## Exercise instructions
Unless it is a picture, every line from the start of the entries through the line with "Section 120.542(2), Florida" must be retyped exactly.

## Source material
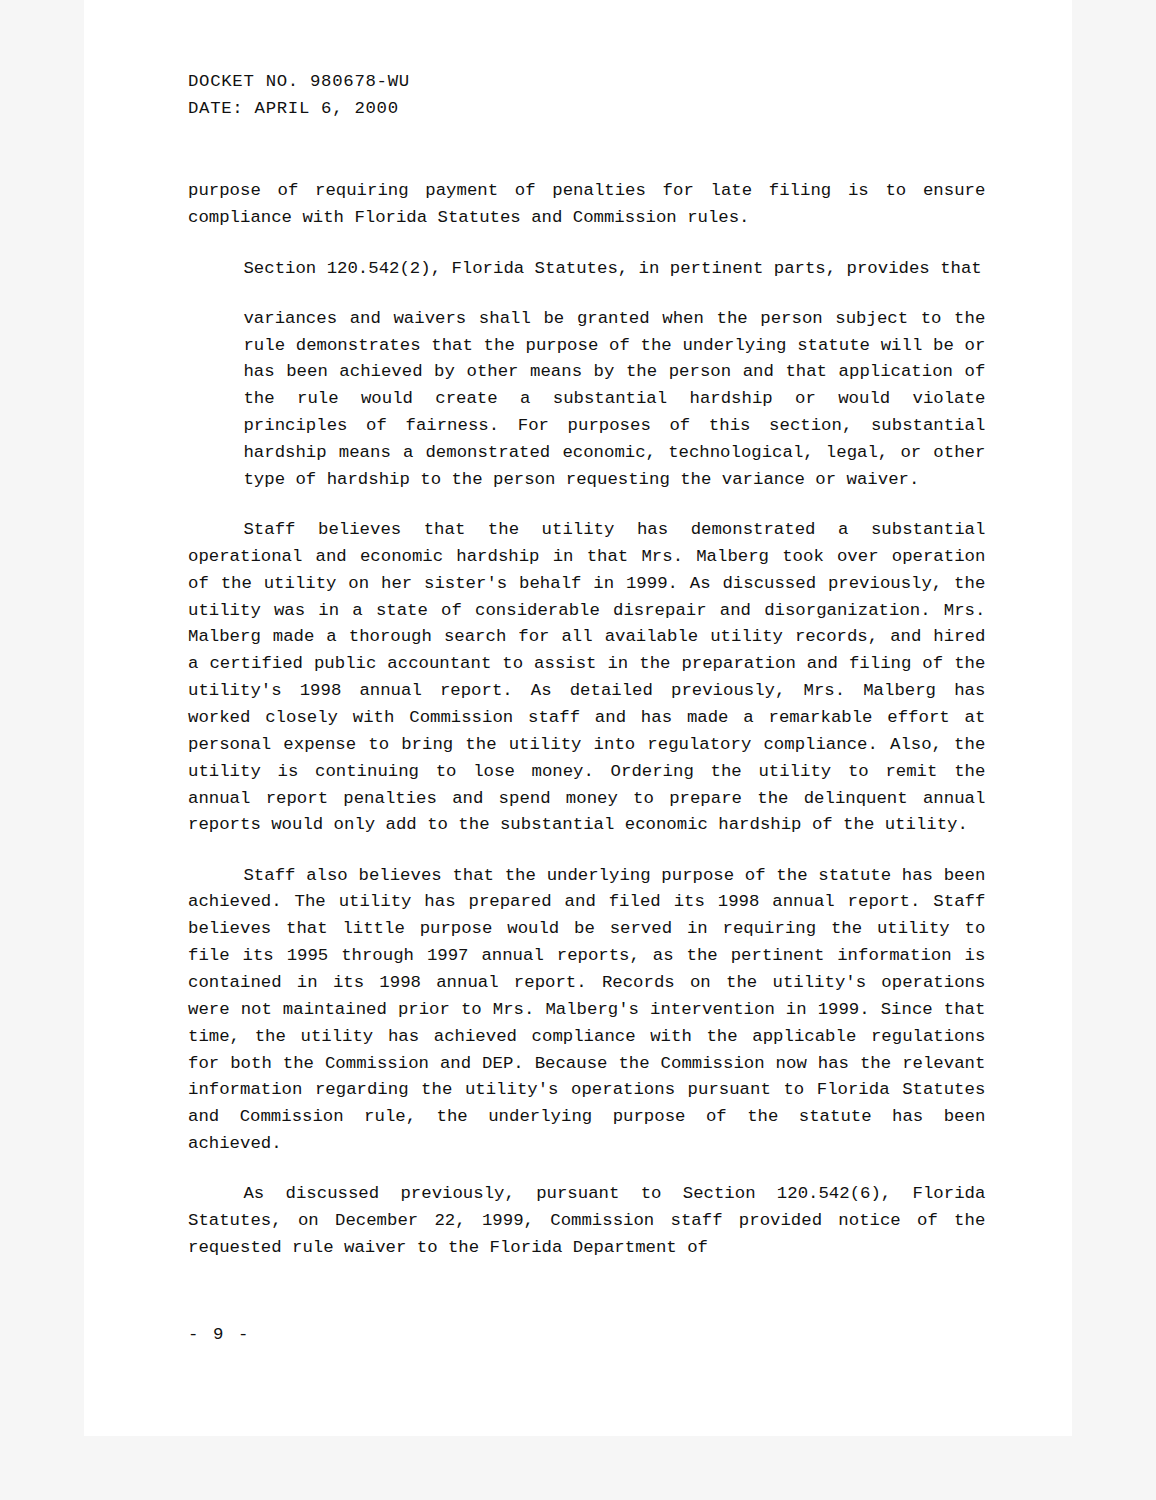DOCKET NO. 980678-WU
DATE: APRIL 6, 2000
purpose of requiring payment of penalties for late filing is to ensure compliance with Florida Statutes and Commission rules.
Section 120.542(2), Florida Statutes, in pertinent parts, provides that
variances and waivers shall be granted when the person subject to the rule demonstrates that the purpose of the underlying statute will be or has been achieved by other means by the person and that application of the rule would create a substantial hardship or would violate principles of fairness. For purposes of this section, substantial hardship means a demonstrated economic, technological, legal, or other type of hardship to the person requesting the variance or waiver.
Staff believes that the utility has demonstrated a substantial operational and economic hardship in that Mrs. Malberg took over operation of the utility on her sister's behalf in 1999. As discussed previously, the utility was in a state of considerable disrepair and disorganization. Mrs. Malberg made a thorough search for all available utility records, and hired a certified public accountant to assist in the preparation and filing of the utility's 1998 annual report. As detailed previously, Mrs. Malberg has worked closely with Commission staff and has made a remarkable effort at personal expense to bring the utility into regulatory compliance. Also, the utility is continuing to lose money. Ordering the utility to remit the annual report penalties and spend money to prepare the delinquent annual reports would only add to the substantial economic hardship of the utility.
Staff also believes that the underlying purpose of the statute has been achieved. The utility has prepared and filed its 1998 annual report. Staff believes that little purpose would be served in requiring the utility to file its 1995 through 1997 annual reports, as the pertinent information is contained in its 1998 annual report. Records on the utility's operations were not maintained prior to Mrs. Malberg's intervention in 1999. Since that time, the utility has achieved compliance with the applicable regulations for both the Commission and DEP. Because the Commission now has the relevant information regarding the utility's operations pursuant to Florida Statutes and Commission rule, the underlying purpose of the statute has been achieved.
As discussed previously, pursuant to Section 120.542(6), Florida Statutes, on December 22, 1999, Commission staff provided notice of the requested rule waiver to the Florida Department of
- 9 -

## Solution to the exercise
DOCKET NO. 980678-WU
DATE: APRIL 6, 2000
purpose of requiring payment of penalties for late filing is to ensure compliance with Florida Statutes and Commission rules.
Section 120.542(2), Florida Statutes, in pertinent parts, provides that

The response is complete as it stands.